**GIVEN ENTRIES:**
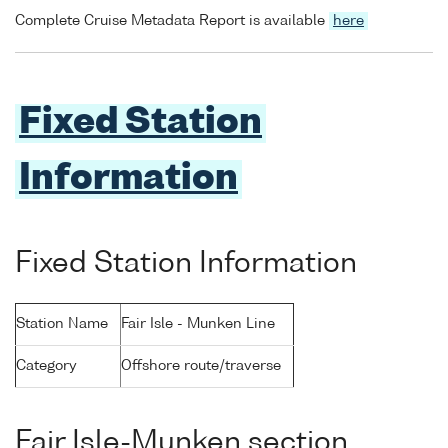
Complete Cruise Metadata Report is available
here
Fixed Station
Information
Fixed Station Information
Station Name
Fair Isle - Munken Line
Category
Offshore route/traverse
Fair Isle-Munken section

**WHAT IS BEING ASKED:**
Once the pictures are removed, set down what remains of the entries above exactly.

**SOLUTION:**
Complete Cruise Metadata Report is available
here
Fixed Station
Information
Fixed Station Information
Station Name
Fair Isle - Munken Line
Category
Offshore route/traverse
Fair Isle-Munken section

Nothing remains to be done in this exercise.